Die allgemeine Impflicht
wird nicht kommen

Autor: Kurt O. Wörl (geipmft und “geboostert”)

Dass eine allgemeine Impfpflicht für Deutschland je umgesetzt werden wird, daran habe ich bislang noch in keinem Moment geglaubt. Sie wird nicht kommen – und das ist wohl auch gut so. Selbst das Modell einer eingeschränkten Impfpflicht für die ältere Bevölkerung halte ich für unwahrscheinlich. Und die Politik wäre m.E. gut beraten, sich schnell eine gesichtswahrende Rückzugsstrategie einfallen zu lassen.
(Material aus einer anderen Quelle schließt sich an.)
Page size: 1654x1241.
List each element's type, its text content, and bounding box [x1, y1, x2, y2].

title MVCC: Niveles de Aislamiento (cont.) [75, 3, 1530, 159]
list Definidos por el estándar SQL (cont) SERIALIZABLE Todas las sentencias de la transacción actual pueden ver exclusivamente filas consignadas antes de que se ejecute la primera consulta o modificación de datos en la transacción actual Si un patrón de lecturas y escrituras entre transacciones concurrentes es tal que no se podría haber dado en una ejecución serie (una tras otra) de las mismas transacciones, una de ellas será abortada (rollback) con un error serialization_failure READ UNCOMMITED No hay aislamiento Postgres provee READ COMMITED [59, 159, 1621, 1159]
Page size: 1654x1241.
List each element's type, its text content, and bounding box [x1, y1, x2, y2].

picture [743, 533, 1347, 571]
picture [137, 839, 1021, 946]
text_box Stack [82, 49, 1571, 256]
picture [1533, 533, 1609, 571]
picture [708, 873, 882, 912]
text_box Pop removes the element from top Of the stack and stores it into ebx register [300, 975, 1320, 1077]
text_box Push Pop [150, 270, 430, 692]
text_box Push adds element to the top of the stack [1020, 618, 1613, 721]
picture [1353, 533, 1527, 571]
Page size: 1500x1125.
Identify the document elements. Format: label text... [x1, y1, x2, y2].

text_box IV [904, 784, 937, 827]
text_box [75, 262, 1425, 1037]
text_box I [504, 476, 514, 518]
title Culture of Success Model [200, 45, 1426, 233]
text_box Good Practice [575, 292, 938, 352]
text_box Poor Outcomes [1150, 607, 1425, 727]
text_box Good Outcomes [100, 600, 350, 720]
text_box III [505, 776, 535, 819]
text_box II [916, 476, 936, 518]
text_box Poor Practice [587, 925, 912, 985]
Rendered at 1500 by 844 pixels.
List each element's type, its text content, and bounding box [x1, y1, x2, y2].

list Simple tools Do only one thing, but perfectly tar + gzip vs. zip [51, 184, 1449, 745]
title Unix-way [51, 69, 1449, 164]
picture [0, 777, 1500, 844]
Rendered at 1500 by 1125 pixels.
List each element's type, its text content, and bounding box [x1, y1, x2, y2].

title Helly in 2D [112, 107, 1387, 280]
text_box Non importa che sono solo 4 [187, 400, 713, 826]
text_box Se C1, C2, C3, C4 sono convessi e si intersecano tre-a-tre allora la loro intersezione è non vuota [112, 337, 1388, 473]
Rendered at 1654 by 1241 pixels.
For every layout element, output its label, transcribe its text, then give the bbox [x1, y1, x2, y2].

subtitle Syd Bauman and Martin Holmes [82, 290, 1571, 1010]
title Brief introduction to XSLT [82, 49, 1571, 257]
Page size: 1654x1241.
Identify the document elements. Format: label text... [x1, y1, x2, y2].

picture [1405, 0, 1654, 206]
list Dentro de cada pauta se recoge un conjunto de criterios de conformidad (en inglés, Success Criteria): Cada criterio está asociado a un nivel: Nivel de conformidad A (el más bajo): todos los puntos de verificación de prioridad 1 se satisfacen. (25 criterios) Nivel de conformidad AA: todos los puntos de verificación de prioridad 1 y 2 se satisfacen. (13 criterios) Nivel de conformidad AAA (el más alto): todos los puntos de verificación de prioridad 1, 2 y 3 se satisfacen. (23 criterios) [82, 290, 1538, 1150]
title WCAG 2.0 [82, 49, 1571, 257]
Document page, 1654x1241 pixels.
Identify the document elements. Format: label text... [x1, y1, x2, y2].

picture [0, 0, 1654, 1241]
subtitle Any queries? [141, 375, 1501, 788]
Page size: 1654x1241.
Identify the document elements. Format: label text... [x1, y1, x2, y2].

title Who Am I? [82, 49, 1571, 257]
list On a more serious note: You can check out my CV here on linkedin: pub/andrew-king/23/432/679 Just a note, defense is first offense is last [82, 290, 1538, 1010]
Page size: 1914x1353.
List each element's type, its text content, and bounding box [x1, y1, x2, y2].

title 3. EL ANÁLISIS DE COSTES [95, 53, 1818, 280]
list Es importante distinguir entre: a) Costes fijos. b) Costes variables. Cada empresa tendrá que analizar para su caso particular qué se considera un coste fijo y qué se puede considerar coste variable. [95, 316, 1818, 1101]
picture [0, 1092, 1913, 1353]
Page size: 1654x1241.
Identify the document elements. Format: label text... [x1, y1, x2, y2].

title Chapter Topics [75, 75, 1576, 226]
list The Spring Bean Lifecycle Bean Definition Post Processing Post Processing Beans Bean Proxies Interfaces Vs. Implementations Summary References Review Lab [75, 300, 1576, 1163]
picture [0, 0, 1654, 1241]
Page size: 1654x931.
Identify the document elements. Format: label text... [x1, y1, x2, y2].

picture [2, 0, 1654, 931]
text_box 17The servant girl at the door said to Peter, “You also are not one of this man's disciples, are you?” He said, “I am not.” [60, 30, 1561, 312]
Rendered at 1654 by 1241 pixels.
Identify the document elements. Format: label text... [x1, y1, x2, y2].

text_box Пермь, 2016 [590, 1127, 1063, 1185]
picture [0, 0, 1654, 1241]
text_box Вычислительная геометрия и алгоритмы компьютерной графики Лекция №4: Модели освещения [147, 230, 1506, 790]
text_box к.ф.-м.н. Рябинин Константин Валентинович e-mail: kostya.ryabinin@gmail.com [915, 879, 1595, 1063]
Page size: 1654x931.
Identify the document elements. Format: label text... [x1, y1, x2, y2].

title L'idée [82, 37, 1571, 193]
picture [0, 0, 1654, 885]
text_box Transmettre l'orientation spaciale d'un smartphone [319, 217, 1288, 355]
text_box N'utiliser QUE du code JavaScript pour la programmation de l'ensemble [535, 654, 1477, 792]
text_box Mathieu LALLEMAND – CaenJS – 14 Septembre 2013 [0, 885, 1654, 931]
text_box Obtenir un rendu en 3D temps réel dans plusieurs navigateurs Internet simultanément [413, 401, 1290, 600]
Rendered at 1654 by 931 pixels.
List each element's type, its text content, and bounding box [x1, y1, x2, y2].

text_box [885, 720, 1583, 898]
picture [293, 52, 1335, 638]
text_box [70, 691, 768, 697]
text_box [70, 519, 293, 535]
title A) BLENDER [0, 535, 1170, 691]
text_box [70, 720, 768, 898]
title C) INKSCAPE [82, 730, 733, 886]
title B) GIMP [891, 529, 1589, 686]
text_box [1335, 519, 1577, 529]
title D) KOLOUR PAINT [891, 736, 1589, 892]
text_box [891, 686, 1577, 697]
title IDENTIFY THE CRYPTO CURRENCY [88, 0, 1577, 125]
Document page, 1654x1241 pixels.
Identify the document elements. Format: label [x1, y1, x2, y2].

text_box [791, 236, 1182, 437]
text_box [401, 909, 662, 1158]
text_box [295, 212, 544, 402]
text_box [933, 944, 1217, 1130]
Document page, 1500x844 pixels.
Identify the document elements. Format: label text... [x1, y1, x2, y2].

Denn diese – vor allem von den öffentlich-rechtlichen Linksmedien vehement forcierte – Idee war wohl die dümmste, in dieser elenden Pandemie überhaupt.

Vorweg sei erklärt, um nicht bei kritischer Begleitung der Pandemiepolitik medial als Impfgegner verunglimpft zu werden: Ich bin ein Impf-Fan, mit vollständigem Impfschutz inkl. Auffrischimpfung und wenn erforderlich, werde ich mich auch weitere Male gg. diesen Drecksvirus impfen lassen. Zu viele Menschen in meinem direkten Umfeld habe ich an diesen verloren (in unserem Haus und im Bekanntenkreis).
 
Und ich rate jedem, sich auch zur Impfung durchzuringen!

 

Die Gründe für meine Annahme, dass die Impfpflicht nicht kommen wird, sind vielfältig. Und unsere Verfassung, das Grundgesetz, wird so einem Vorhaben wohl auch wie ein Mount Everest im Wege stehen. Ich will darauf nicht näher eingehen, damit werden sich Verfassungsrechtler noch zu befassen haben. Aber so viel kann ich andeuten: Für eine für alle verbindliche Pflicht bedürfte es einer dringlichen Notwendigkeit. Diese kann aber gar nicht mehr begründet werden, nachdem zum einen bereits deutlich über 70% der Bevölkerung vollständigen Impfschutz besitzen, zudem die Auffrischungsimpfungen wie in keinem anderen Land weltweit vorankommen und zudem die “pandemische Notlage nationalen Ausmaßes” aufgehoben wurde.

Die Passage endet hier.